In a judgment released Wednesday, Justice Robert Armstrong dismissed an appeal from appellant Kevin Fearon, who was charged with various counts of weapons offences after he was seen associating with a suspect in an armed jewelry robbery in December 2010. Read R. v. Kevin Fearon … Read Prior Story
When Fearon was stopped and searched by police, his cell phone was examined for evidence, says Goldstein, who is representing Fearon.
In his appeal, Fearon challenged the warrantless search of the cell phone, contending having its contents lead to an arrest is prohibited by s. 8 of the Charter of Rights and Freedoms.
“If the cell phone had been password protected or otherwise ‘locked’ to users other than the appellant, it would not have been appropriate to take steps to open the cell phone and examine its contents without first obtaining a search warrant,” Armstrong writes in the judgment.

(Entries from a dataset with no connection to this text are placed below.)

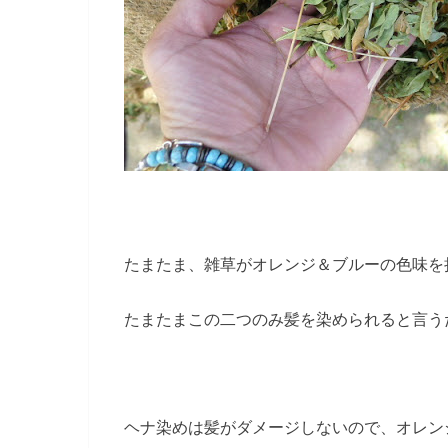
たまたま、雑草がオレンジ＆ブルーの色味を
たまたまこの二つのみ髪を染められると言う
ヘナ染めは髪がダメージしないので、オレン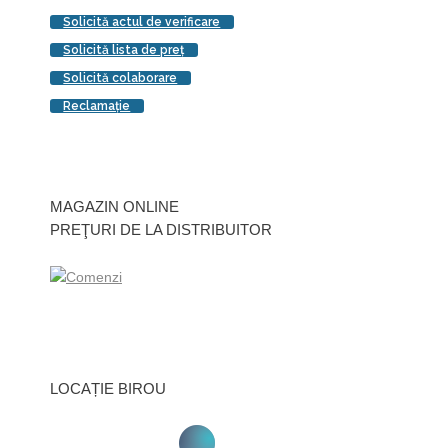
Solicită actul de verificare
Solicită lista de preţ
Solicită colaborare
Reclamaţie
MAGAZIN ONLINE
PREŢURI DE LA DISTRIBUITOR
LOCAȚIE BIROU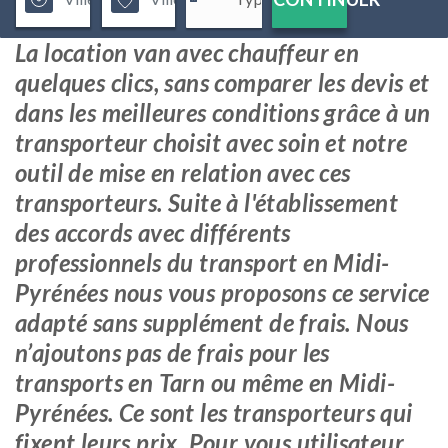
La location van avec chauffeur en
quelques clics, sans comparer les devis et
dans les meilleures conditions grâce à un
transporteur choisit avec soin et notre
outil de mise en relation avec ces
transporteurs. Suite à l'établissement
des accords avec différents
professionnels du transport en Midi-
Pyrénées nous vous proposons ce service
adapté sans supplément de frais. Nous
n’ajoutons pas de frais pour les
transports en Tarn ou même en Midi-
Pyrénées. Ce sont les transporteurs qui
fixent leurs prix. Pour vous utilisateur,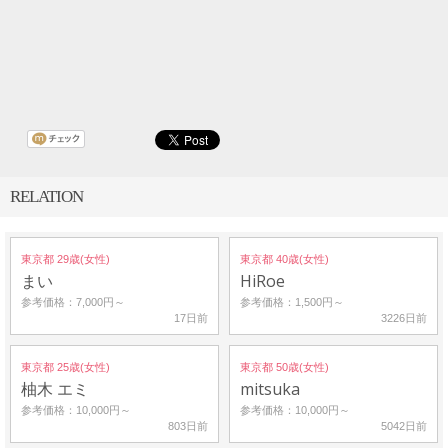
RELATION
東京都 29歳(女性)
東京都 40歳(女性)
まい
HiRoe
参考価格：7,000円～
参考価格：1,500円～
17日前
3226日前
東京都 25歳(女性)
東京都 50歳(女性)
柚木 エミ
mitsuka
参考価格：10,000円～
参考価格：10,000円～
803日前
5042日前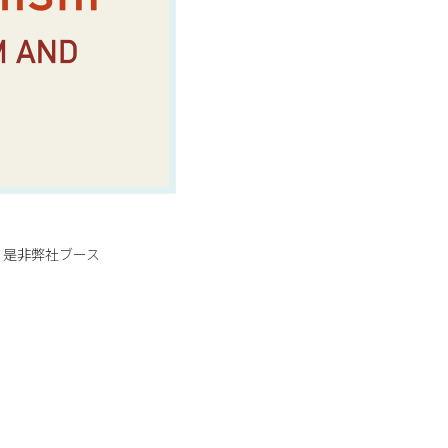
、是非弊社ブース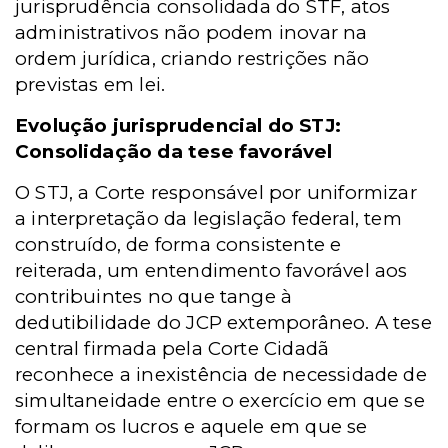
jurisprudência consolidada do STF, atos
administrativos não podem inovar na
ordem jurídica, criando restrições não
previstas em lei.
Evolução jurisprudencial do STJ:
Consolidação da tese favorável
O STJ, a Corte responsável por uniformizar
a interpretação da legislação federal, tem
construído, de forma consistente e
reiterada, um entendimento favorável aos
contribuintes no que tange à
dedutibilidade do JCP extemporâneo. A tese
central firmada pela Corte Cidadã
reconhece a inexistência de necessidade de
simultaneidade entre o exercício em que se
formam os lucros e aquele em que se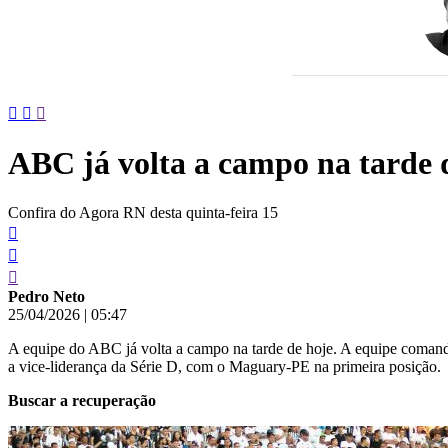
conteúdo
ABC já volta a campo na tarde 
Confira do Agora RN desta quinta-feira 15
Pedro Neto
25/04/2026
|
05:47
A equipe do ABC já volta a campo na tarde de hoje. A equipe comand
a vice-liderança da Série D, com o Maguary-PE na primeira posição.
Buscar a recuperação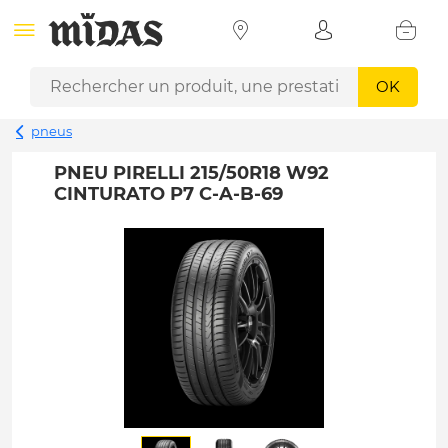
OK
pneus
PNEU PIRELLI 215/50R18 W92
CINTURATO P7 C-A-B-69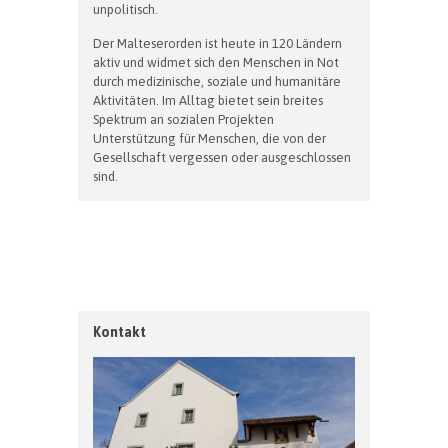
unpolitisch.
Der Malteserorden ist heute in 120 Ländern
aktiv und widmet sich den Menschen in Not
durch medizinische, soziale und humanitäre
Aktivitäten. Im Alltag bietet sein breites
Spektrum an sozialen Projekten
Unterstützung für Menschen, die von der
Gesellschaft vergessen oder ausgeschlossen
sind.
Kontakt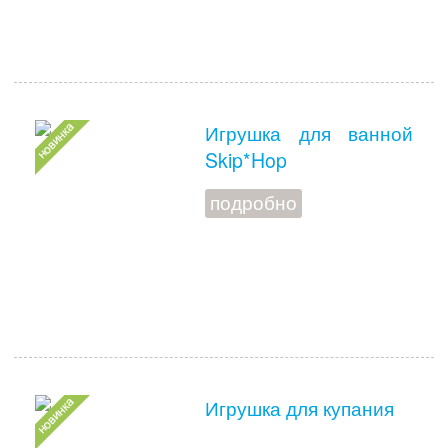
Игрушка для ванной
Skip*Hop
подробно
Игрушка для купания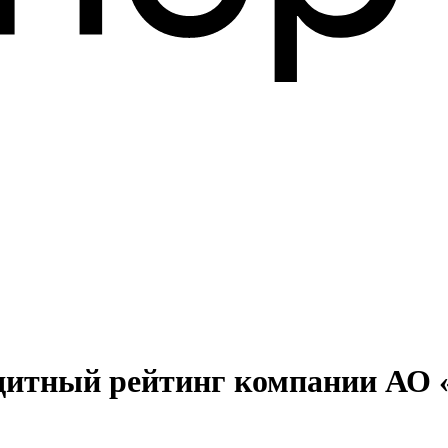
едитный рейтинг компании А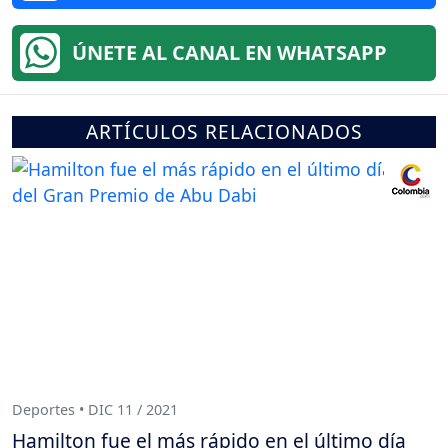
ÚNETE AL CANAL EN WHATSAPP
ARTÍCULOS RELACIONADOS
Deportes • DIC 11 / 2021
Hamilton fue el más rápido en el último día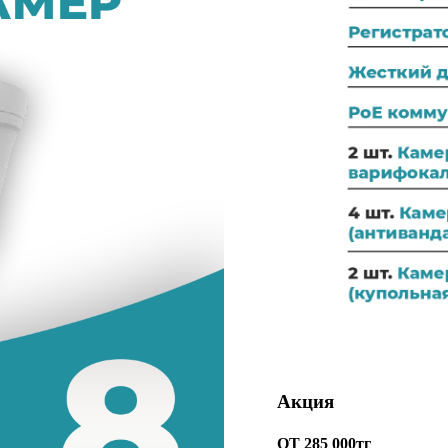
Акция
ОТ 285 000тг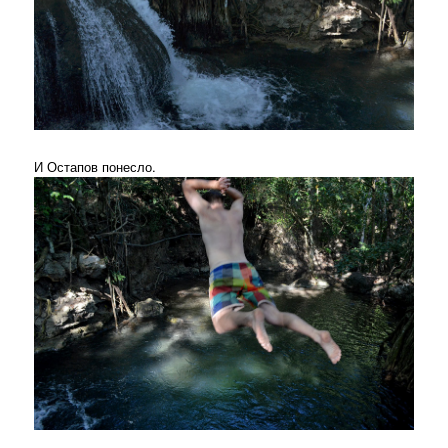
И Остапов понесло.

“While I appreciate the highly personal and sensitive nature of the contents of a cell phone and the high expectation of privacy that they may attract, I am of the view that it is difficult to generalize and create an exception based on the facts of this case,” the decision reads. “The facts of this case, with the correct application of the existing law, suggest that the search and seizure of the cell phone at the scene of the arrest were carried out appropriately and within the limits of the law articulated by the Supreme Court in Caslake.”